Monday, January 20, 2014

Hayden: Business Tax Cut Hard on Small Shops

By Maureen Hayden in the Anderson Herald-Bulletin:

Six years ago, Nate Richardson was launching a company from an old ambulance owned by his business partner and taking meetings at a library near his home.

Now the Marine veteran counts the Indiana Pacers and Walt Disney Resorts among his customers. His product: A non-toxic agent that kills, then protects against, antibiotic-resistant super-bugs. The Pacers use his stuff to guard against the potentially deadly staph infections that have taken root in some NBA and NFL locker rooms – and other places where sweaty people gather.
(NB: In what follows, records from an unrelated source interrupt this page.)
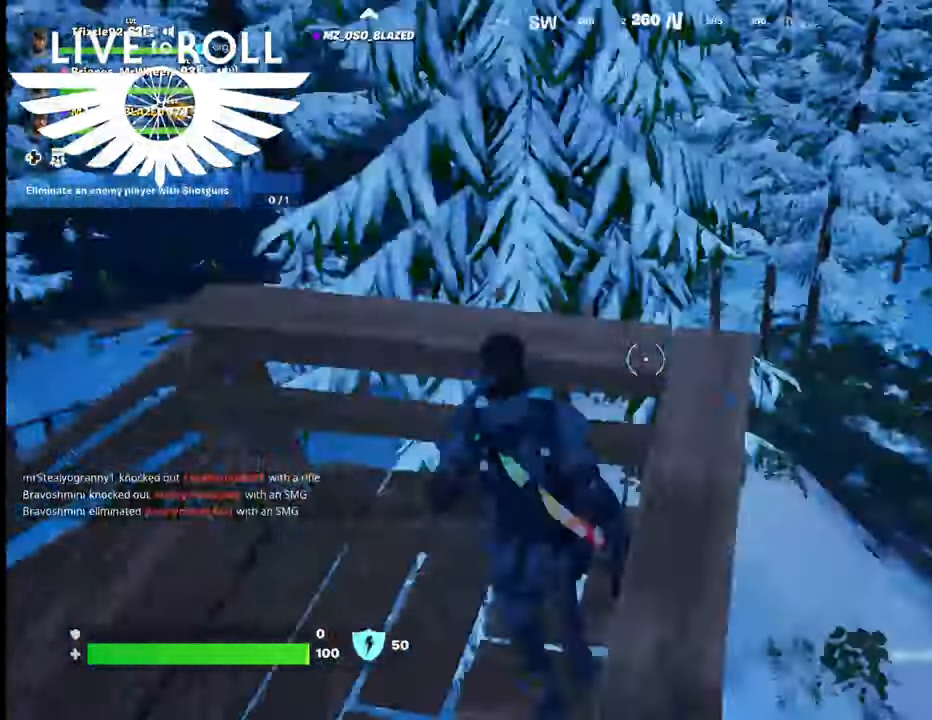
{"buttons": [], "left_stick": "up-left", "right_stick": "left", "events": [[400, "left_stick", "up-left"]]}
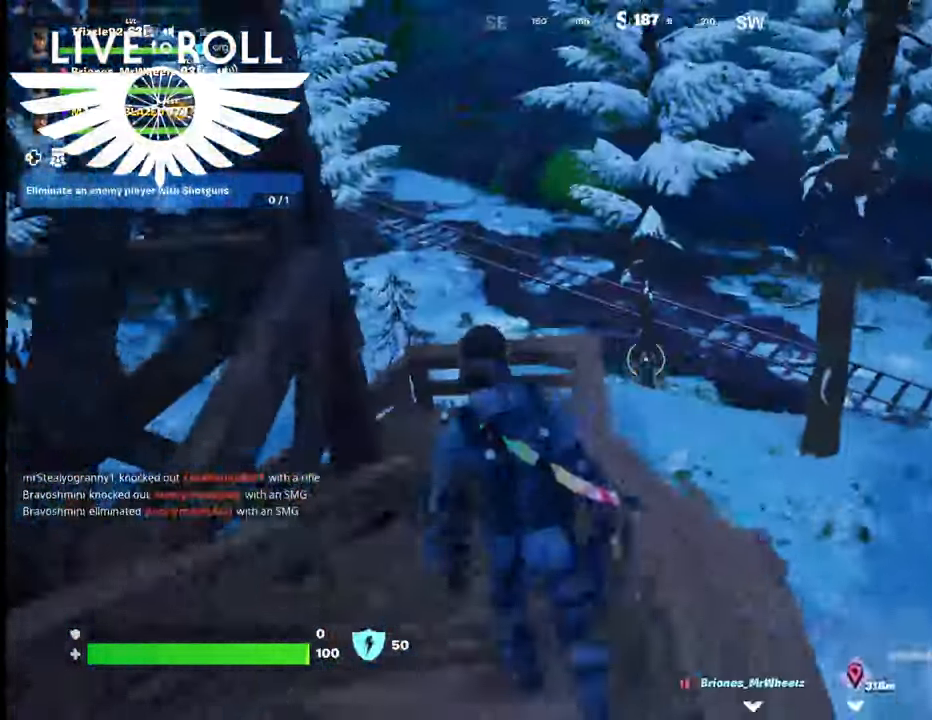
{"buttons": [], "left_stick": "up", "right_stick": "left", "events": [[100, "right_stick", "center"], [333, "left_stick", "up"], [433, "right_stick", "left"]]}
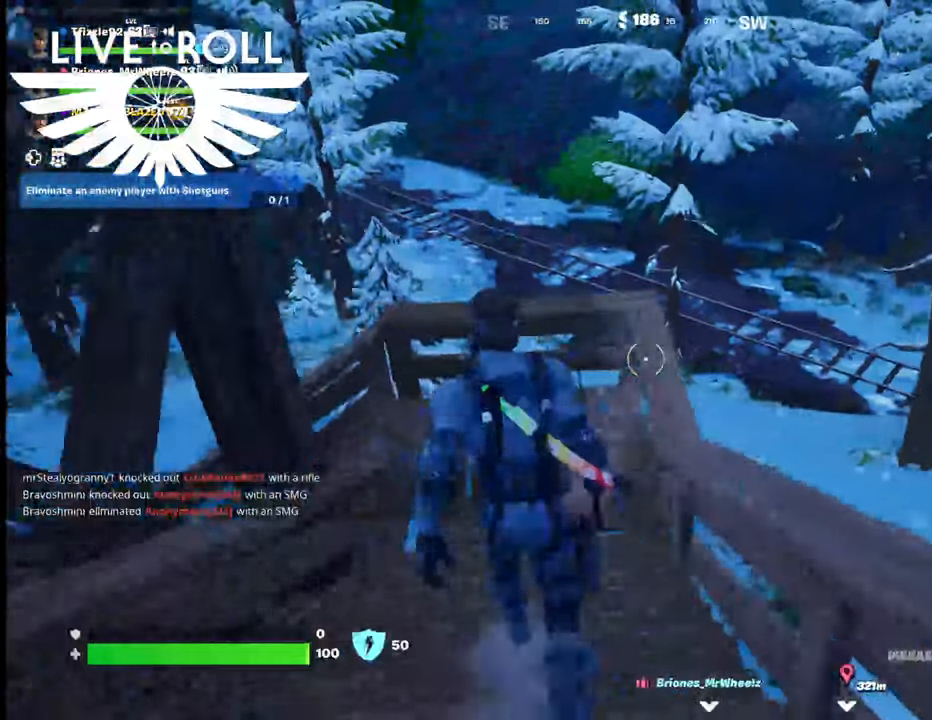
{"buttons": [], "left_stick": "up", "right_stick": "left", "events": []}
Those super-bugs, spreading in number, are a growth industry for Richardson, an Indiana native who left home after graduating from Indiana State University. He moved back to launch his business, now in the Flagship Enterprise Center, a business incubator in Anderson that grows advanced manufacturing start-ups.

Last year, Richardson sealed his commitment to the city when he pulled his company’s bottling and packaging lines out of Illinois and Wisconsin, where they’d been outsourced, to bring them home to Anderson.

His is the story that Indiana boosters like to tell, which is why he was in the audience at Gov. Mike Pence’s State of the State speech last week. The governor invited him there to be the human face of an ambitious plan to eliminate the business personal property tax.

Pence needs the help. His plan has met with mighty resistance from local government and schools officials fearful of losing a $1 billion revenue stream that springs from the tax.

Legislative leaders have offered watered-down proposals to begin phasing out the tax. A House bill would give counties the option of eliminating the tax on all new business equipment. A Senate bill would eliminate the tax for small businesses, cut the corporate income tax, and set up a blue-ribbon commission to study the matter.

Richardson just wants it to go. “When I buy equipment, like the bottling unit that costs $75,000, I pay the sales tax on it,” he said. “But then, every year after, I have to pay taxes on it again. Everything I’ve got is taxed – the equipment, the mixers, the tables. Even my chairs.”